Bazı sabahlar uyanıyorum, haberleri açmaya elim gitmiyor. Çünkü biliyorum ki ya bir savaş başlamış ya da çoktan başlamış olan bir savaşta yeni bir acı yaşanmış. Sağımızda patlayan bombalar, solumuzda yükselen dumanlar… Haritaya baktığınızda tam ortada bir ülke var: Türkiye. Sanki dünya kavga ederken biz hep arada kalıyoruz. Ne tam içinde, ne dışında… Ama yara hep bize bulaşıyor.
Bu topraklar, binlerce yıldır medeniyetlerin kavşağıydı. Nice imparatorluklar doğdu burada, nice savaşlar geçti üzerinden. Belki de bu yüzden artık yorgun bu coğrafya. Belki de bu yüzden, ne zaman biraz nefes almaya kalksak, birileri gelip tekrar üstümüze basıyor.
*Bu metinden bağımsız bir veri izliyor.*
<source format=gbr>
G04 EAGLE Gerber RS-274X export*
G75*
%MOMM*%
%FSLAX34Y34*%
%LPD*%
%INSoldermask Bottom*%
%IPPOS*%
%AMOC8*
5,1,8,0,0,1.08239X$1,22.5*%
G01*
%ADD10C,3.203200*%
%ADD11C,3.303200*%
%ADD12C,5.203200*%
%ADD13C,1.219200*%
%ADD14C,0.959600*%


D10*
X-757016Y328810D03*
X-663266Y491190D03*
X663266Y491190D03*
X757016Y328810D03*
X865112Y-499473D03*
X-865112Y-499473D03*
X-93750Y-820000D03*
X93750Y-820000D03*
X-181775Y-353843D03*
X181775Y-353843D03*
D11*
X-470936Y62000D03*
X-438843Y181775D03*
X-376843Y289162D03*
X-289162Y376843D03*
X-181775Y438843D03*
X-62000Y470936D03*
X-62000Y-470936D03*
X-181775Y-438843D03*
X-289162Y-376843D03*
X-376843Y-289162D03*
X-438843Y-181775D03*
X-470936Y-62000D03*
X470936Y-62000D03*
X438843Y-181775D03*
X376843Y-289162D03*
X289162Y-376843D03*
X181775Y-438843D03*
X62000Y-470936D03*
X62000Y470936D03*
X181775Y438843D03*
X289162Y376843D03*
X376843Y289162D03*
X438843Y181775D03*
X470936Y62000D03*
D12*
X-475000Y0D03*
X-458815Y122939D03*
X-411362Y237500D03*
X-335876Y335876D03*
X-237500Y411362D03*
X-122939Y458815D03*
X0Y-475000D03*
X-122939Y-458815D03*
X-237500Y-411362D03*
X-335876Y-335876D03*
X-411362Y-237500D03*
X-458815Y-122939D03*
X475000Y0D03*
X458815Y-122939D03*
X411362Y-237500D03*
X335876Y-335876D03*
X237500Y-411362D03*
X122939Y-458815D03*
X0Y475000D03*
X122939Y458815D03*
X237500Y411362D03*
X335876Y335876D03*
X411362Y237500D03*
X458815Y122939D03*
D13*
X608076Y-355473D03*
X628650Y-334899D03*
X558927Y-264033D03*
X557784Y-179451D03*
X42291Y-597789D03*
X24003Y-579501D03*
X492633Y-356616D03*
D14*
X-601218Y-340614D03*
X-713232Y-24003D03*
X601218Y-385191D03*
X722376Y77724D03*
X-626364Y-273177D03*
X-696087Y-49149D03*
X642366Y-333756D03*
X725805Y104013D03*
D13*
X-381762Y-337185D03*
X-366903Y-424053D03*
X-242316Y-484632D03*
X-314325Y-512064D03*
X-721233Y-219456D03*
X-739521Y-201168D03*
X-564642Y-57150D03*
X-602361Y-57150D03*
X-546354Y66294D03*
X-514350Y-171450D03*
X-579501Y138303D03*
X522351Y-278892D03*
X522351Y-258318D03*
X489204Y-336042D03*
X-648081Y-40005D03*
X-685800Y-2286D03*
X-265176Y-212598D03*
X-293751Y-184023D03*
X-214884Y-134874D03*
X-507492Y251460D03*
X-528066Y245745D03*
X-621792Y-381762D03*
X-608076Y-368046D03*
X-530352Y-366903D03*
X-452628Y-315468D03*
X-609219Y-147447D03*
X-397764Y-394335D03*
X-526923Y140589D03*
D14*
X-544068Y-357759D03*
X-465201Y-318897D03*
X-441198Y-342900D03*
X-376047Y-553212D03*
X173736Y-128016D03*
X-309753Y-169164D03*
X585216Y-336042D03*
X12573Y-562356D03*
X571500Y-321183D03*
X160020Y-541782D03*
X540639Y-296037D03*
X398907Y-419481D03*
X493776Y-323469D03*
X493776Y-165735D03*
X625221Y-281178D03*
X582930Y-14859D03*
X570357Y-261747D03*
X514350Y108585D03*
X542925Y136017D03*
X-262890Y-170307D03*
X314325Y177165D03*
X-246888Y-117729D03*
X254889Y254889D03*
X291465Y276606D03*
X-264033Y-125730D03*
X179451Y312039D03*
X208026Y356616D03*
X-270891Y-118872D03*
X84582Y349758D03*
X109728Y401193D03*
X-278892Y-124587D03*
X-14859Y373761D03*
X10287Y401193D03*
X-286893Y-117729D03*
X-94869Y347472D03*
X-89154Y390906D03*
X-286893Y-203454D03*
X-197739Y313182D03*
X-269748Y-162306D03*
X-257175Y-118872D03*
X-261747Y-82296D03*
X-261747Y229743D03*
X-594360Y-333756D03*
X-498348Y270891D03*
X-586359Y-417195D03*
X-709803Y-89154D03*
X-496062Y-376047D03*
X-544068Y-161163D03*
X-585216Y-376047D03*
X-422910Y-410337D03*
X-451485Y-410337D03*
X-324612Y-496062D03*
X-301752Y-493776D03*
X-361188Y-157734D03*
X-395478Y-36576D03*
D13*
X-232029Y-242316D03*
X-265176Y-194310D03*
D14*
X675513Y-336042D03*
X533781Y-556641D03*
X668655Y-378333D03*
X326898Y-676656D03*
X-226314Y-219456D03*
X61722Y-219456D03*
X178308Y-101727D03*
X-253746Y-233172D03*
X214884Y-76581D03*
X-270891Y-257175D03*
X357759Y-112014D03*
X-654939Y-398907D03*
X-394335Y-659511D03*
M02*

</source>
Ve biz? Biz de bu coğrafyanın çocuklarıyız. Bir kulağımız sınırdan gelen silah seslerinde, diğer kulağımız döviz kurunu dinliyor. Bir yanda hayatını kaybeden çocukların fotoğrafları, diğer yanda marketteki etiketi değişen ekmek fiyatları. İçimiz her gün biraz daha sıkışıyor ama konuşacak kelime bulamıyoruz. Çünkü dilimiz alıştı, yüreğimiz alışamadı.
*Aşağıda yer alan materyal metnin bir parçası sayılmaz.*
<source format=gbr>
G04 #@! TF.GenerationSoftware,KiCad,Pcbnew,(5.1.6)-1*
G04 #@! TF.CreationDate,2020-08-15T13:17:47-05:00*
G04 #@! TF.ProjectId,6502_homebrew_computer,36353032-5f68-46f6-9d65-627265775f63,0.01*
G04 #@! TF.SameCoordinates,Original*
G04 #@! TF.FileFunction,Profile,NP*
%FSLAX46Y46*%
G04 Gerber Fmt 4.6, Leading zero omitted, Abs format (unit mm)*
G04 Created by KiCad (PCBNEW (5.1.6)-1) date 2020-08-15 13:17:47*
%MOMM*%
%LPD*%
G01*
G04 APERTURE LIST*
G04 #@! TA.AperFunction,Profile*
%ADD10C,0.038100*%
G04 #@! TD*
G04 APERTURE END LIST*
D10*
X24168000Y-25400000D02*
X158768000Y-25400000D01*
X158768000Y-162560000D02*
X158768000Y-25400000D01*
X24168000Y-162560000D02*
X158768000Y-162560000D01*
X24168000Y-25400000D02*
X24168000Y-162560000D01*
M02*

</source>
Ekonomimiz desen zaten camdan yapılmış gibi… Dünyanın bir ucunda bir merkez bankası faiz artırınca bizim markette zeytinin fiyatı değişiyor. Bir ülke ambargo koysa, bizde yağ rafları boşalıyor. Kendi ayaklarımız üstünde duramamanın acısı, bağımsız bir geleceğe olan umudu her geçen gün biraz daha gölgeliyor.
Ama hala buradayız. Yaşamak, sevmek, üretmek, direnmek için… Çünkü bu topraklarda umut da çok büyür. Baharı da iyi biliriz biz, yangını da. Yüreğimiz yanar ama umudumuzu gömersek bu coğrafya tamamen susar. Ve biz buna izin veremeyiz.
Bir çocuk sınırda ağlarken içimizdeki huzur eksik kalır. Bir annenin pazardan eli boş dönmesi sadece ekonomiyle açıklanamaz. Bu bir vicdan meselesidir. Ve bizim en büyük savaşımız da zaten burada başlar: Vicdanımızla, umudumuzla, dayanma gücümüzle…
Bu yazıyı bir şikayet olarak değil, bir çağrı olarak yazıyorum. Coğrafyamız kader olabilir ama kaderin de yönü vardır. Yeter ki biz yönümüzü unutmayalım.